Like many women of her generation, Northrup, now 40, had focused all her energies first on education and professional training, then on establishing herself in her career. But the deep urge to create and nurture new life would not be denied.
She had no plans to marry, and an adoption was beyond her budget. So, on three successive nights in December, 1985, she inseminated herself with sperm from three different, carefully chosen donors. Fifteen-month-old Evan Arandes Northrup, her soft brown hair framing a face that seems a small clone of her mother's, is the result.
Single women opting to have babies by artificial insemination, while far from commonplace, have gained increasing acceptance in today's changing sexual mores.
But Lesley Northrup is a priest of the Episcopal Church, bound by ordination vows to live her life as "a wholesome example" of Christian precepts.

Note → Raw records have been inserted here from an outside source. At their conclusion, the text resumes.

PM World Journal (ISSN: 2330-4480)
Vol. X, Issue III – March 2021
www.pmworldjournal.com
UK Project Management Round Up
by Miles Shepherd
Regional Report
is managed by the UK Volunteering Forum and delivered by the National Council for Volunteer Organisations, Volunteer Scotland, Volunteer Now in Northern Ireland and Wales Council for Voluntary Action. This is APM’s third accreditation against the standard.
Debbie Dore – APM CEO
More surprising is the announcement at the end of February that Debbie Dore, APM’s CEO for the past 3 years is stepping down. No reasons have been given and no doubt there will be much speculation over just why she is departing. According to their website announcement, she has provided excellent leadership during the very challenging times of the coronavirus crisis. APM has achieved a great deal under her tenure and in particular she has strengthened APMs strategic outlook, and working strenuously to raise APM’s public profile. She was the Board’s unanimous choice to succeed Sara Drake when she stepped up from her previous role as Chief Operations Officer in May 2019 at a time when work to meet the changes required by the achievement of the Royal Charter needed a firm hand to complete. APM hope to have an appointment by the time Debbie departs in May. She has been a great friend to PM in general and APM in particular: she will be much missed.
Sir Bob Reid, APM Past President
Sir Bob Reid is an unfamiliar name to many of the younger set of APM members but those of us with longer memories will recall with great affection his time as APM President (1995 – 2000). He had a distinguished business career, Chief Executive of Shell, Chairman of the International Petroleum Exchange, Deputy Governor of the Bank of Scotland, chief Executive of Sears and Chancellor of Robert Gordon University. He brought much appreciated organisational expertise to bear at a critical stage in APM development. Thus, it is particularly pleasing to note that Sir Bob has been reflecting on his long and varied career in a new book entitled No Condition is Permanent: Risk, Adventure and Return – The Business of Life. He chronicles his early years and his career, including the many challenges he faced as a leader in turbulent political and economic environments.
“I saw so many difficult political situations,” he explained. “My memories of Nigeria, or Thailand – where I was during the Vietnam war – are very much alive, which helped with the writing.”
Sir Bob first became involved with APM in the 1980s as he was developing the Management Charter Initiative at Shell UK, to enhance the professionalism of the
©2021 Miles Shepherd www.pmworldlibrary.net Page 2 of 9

Northrup, an intense, articulate woman, believes that there is nothing in her route to parenthood to strain those vows.
And so far, leaders of her church agree. They say that her actions, although unusual, have not violated any biblical commandment or prevented her from serving as a priest.
No Sexual Act
"I have done nothing illegal or immoral in having this child," Northrup said. "I cannot think what the offense might be. Adultery? None of the parties was married. Extramarital sex? No sexual act occurred."
Masturbation, required to produce semen for her child's conception, is not prohibited by the Episcopal Church. It "is biblically condemned specifically because it does not lead to conception, quite the opposite of what happened here," Northrop argued.
Nor is the bitterly controversial issue of surrogate motherhood involved. "No one can claim that this baby was purchased. The donors were all unpaid volunteers; the pregnancy, mine," she said.
Nevertheless, Northrup, who says she believes that she is the first priest to be artificially inseminated, was aware that her action might have an emotional impact in a church still troubled by controversy over its decision a decade ago to ordain women.
"I didn't enter into it without consulting extensively," she said. "I would not have done this unless I could have satisfied myself from the church's point of view that no wrong has been done."
She is so confident of her decision that she plans to repeat the process. Next month, Northrup said, she hopes to conceive a brother or sister for Evan by artificial insemination.
Once she had decided to bear her first child, Northrup said, "the hardest part of the process was getting (sperm) donors."
A prime criterion for a potential sperm donor, along with health considerations, was a willingness to forgo any claim to paternal rights. Northrup had to find "someone who could do this without needing to be involved with the baby's upbringing," she said.
"They had to be people I knew well enough to trust and to trust me, but not close enough that they'd be daily watching the baby grow up and develop an attachment."
Discussions with prospective donors were always in the context of "donating a necessary element for something," she explained, "not of creating a baby, not as potential fathers. . . . They were donating something rather than creating something."
No Clue as to Father
The three donors she settled on, two of them priests, were unknown to each other. All were unmarried. Because Evan closely resembles her mother, there is no clue as to which is her father. Northrup says she refuses to speculate on who the father is, and she says she has no intention of having gene or blood tests performed to establish paternity.
All three donors have kept the "gentlemen's agreement" not to get involved in the life of the child, she said. "I sent them birth announcements and they each sent a christening gift."
But there have been no contacts with the child since then--"no birthday gifts, nothing like that at all. They don't feel a connection with the child. . . . They were donors, not potential fathers."
Northrup believes that her daughter, a cheerful toddler who is "into everything," will not suffer from her unusual origins or from growing up in a single-parent home.
"She's not going to go through life with people asking her how she was conceived," Northrup said. People usually do not raise such questions. With massive numbers of single-parent families throughout the country today, Northrup added, Evan's upbringing will not be different from that of many of her peers.
She is being provided with warmth and emotional nourishment from Northrup's family and friends, plus a day-care arrangement with a next-door neighbor who is "like one of the family," Northrup said. "I am quite sure the child gets loved to the edge of being spoiled as much as other children."
Northrup's family--her parents from Upstate New York, her two sisters and her brother--became "very supportive" once they understood what she was doing, Northrup said. "They are delighted."